▸ Extrait du document
○ ○ ○ ○ ○ ○ ○

Tous ceux qui liront ces lignes ont probablement perdu une personne qui leur était chère ; mais si cette personne est morte lentement entre leurs bras, s’ils ont pu suivre sur son front les progrès de l’agonie, s’ils ont pu recueillir dans un dernier souffle l’âme qui, portée par ce souffle suprême, montait au ciel, il y a eu, certes, pour eux, douleur moins poignante que si, ayant quitté cette personne aimée, pleine de santé, de force et d’avenir, ils la retrouvent, au retour d’un long voyage, enfermée dans un cercueil que non-seulement ils ne peuvent ouvrir, mais dont ils ne peuvent pas même s’approcher. Comme j’enviais le désespoir de ceux-là qui, dans cette pauvre maison de l’allée de la Révolte, l’avaient vu lentement expirer sur ces deux matelas posés par terre ; qui avaient vu se fermer ses yeux, qui avaient suivi son agonie ! Ceux-là avaient pu ramasser une boucle de ses cheveux, couper un morceau de son habit, dechirer un lambeau de sa chemise ![1]

Il fallut sortir.

○ ○ ○ ○ ○ ○ ○

▸ Entrées de données collectées
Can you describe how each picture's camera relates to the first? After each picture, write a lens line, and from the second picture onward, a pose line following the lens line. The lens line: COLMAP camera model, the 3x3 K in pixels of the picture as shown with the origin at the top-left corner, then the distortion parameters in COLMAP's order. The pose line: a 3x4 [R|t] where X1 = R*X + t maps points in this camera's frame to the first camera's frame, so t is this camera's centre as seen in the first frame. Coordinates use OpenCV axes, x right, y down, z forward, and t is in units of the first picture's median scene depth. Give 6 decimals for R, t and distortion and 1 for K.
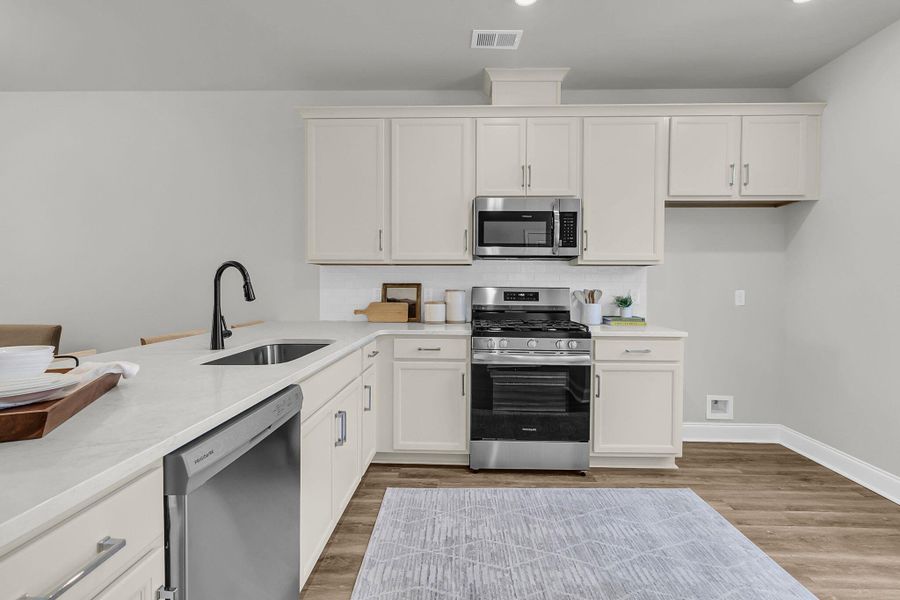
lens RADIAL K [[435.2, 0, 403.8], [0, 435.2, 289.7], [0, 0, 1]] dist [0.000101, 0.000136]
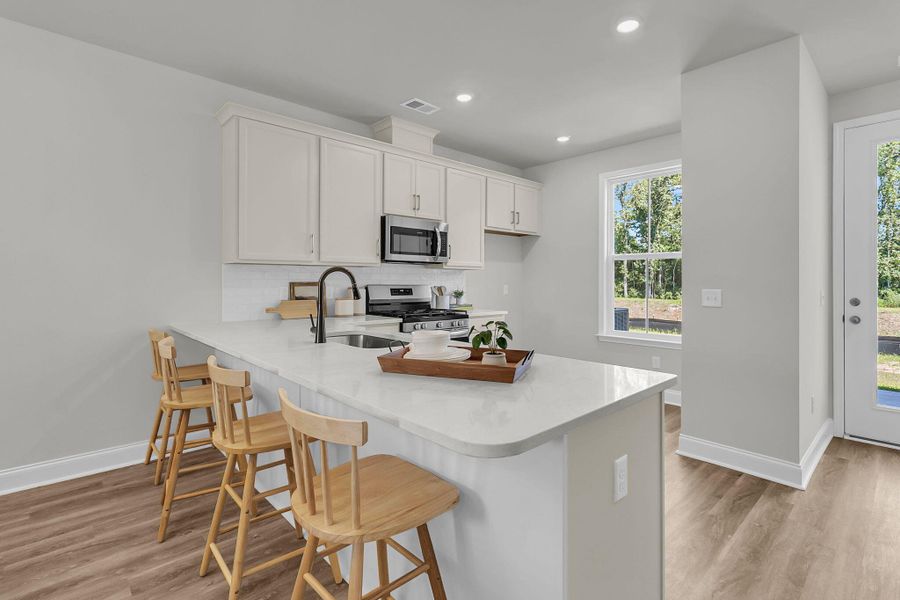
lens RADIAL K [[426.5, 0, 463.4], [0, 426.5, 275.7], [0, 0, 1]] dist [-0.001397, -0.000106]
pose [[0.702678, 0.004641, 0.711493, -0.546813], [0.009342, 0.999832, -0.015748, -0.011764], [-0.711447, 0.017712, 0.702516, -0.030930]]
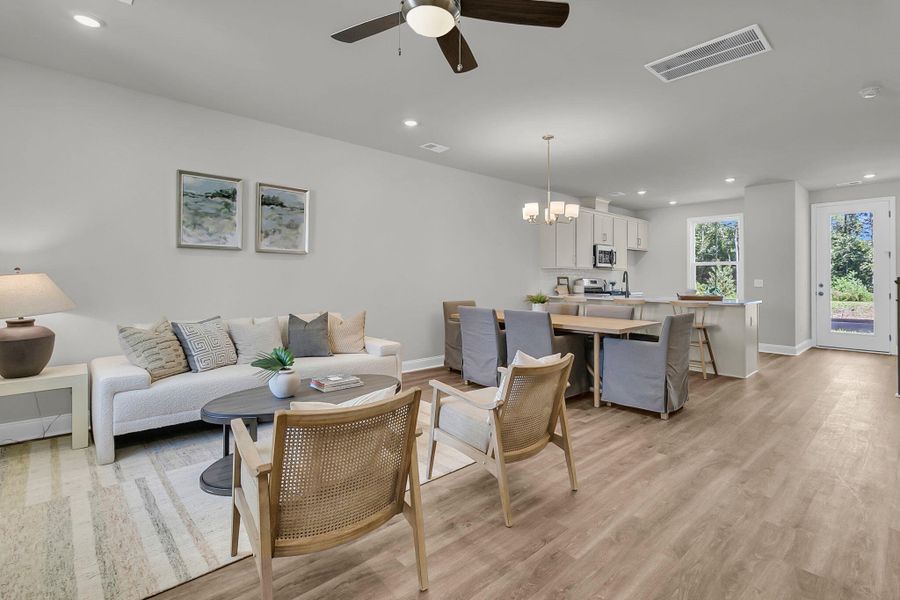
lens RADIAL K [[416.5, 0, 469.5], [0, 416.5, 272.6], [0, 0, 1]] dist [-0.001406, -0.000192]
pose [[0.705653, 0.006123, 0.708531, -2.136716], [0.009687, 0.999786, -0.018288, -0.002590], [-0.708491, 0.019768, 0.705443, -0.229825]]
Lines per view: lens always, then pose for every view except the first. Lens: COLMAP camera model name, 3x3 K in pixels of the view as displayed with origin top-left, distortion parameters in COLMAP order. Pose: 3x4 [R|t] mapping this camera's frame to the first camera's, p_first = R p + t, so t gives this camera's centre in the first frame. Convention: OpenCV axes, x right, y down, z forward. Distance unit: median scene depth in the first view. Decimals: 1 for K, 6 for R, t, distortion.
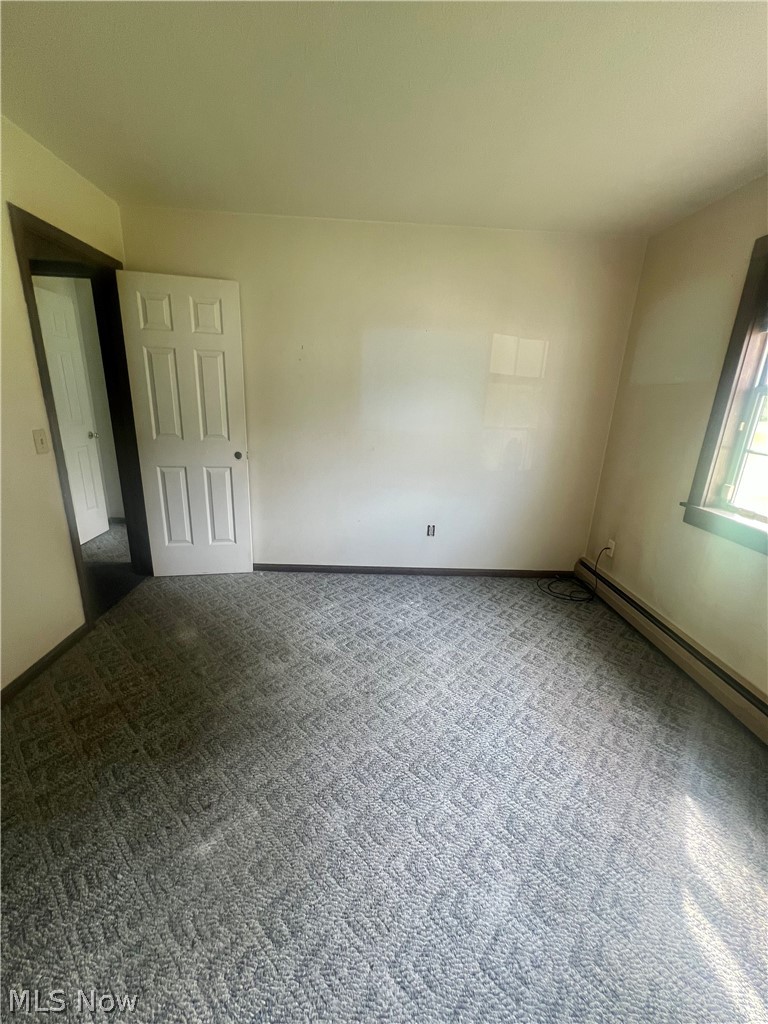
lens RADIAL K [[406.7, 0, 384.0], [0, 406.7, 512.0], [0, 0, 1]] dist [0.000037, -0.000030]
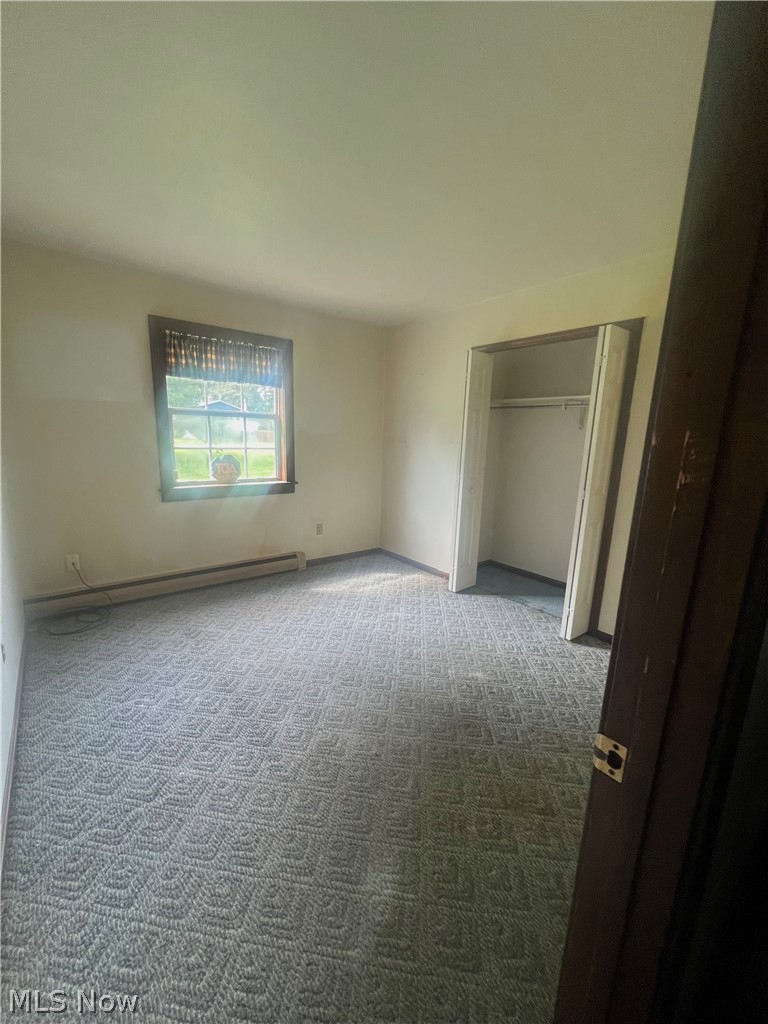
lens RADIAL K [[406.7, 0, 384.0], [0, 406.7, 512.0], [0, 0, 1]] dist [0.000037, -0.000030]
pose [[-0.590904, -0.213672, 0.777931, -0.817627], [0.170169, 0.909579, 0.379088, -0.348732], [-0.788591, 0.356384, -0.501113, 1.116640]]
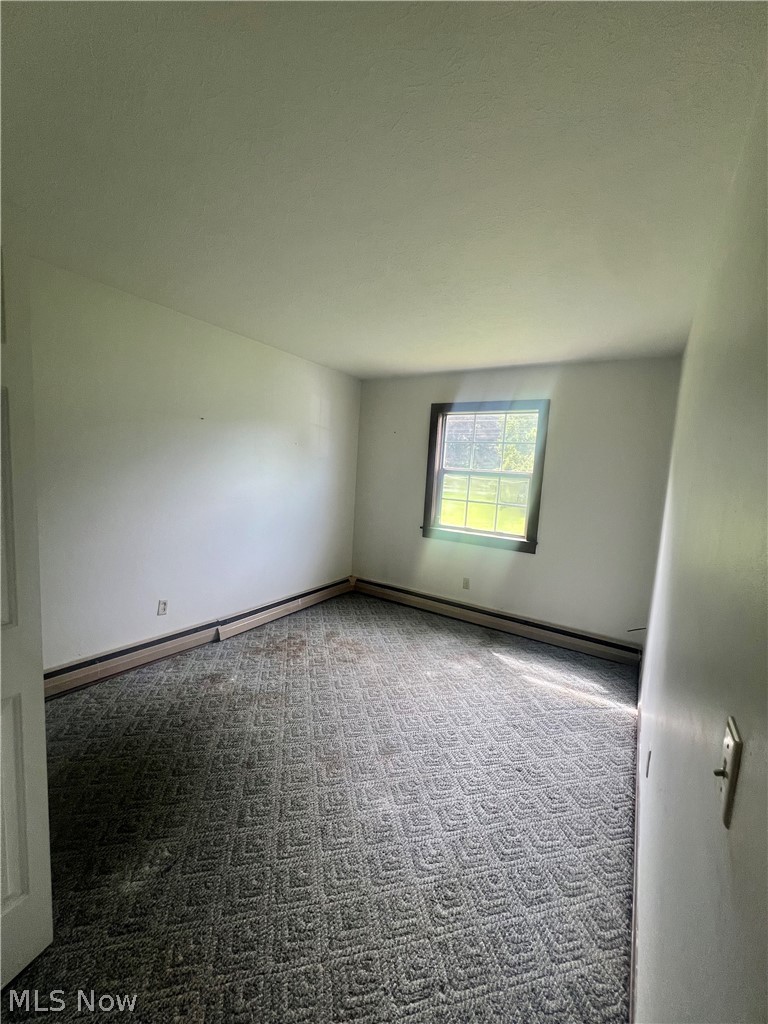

○ ○ ○ ○ ○ ○ ○

▸ Présentation de l'exercice
Reprenez le récit sur la perte d'un être cher en écrivant ce qui suit sa dernière phrase.

▸ Réponse proposée
Nous devions aller à Dreux en poste. Nous étions quatre dans la même voiture, trois amis de collège du prince et moi ; c’était Guilhem le député ; c’était Ferdinand Leroi secrétaire général de la préfecture de Bordeaux, c’était Bocher, bibliothécaire du duc d’Orléans. Tous trois avaient vécu dans l’intimité du prince royal, car le prince royal était fidèle surtout à ses souvenirs de classes. Il y avait deux mois à peine que j’avais, avec l’aide d’Asseline, placé chez lui un de ses anciens condisciples, qui n’avait pour toute protection près du prince que ses souvenirs, et un petit chiffon de papier déchiré à son cahier d’écolier de troisième. Le hasard nous avait réunis ; nous étions les seuls qui, en dehors de la maison du roi ou de la maison du prince, eussions eu l’idée de suivre le corps jusqu’à Dreux ; nous étions les étrangers de la cérémonie.

Aussi nous fallut-il partir de bonne heure, de peur de ne pas trouver de chevaux, car nous n’avions pas d’ordre pour en prendre.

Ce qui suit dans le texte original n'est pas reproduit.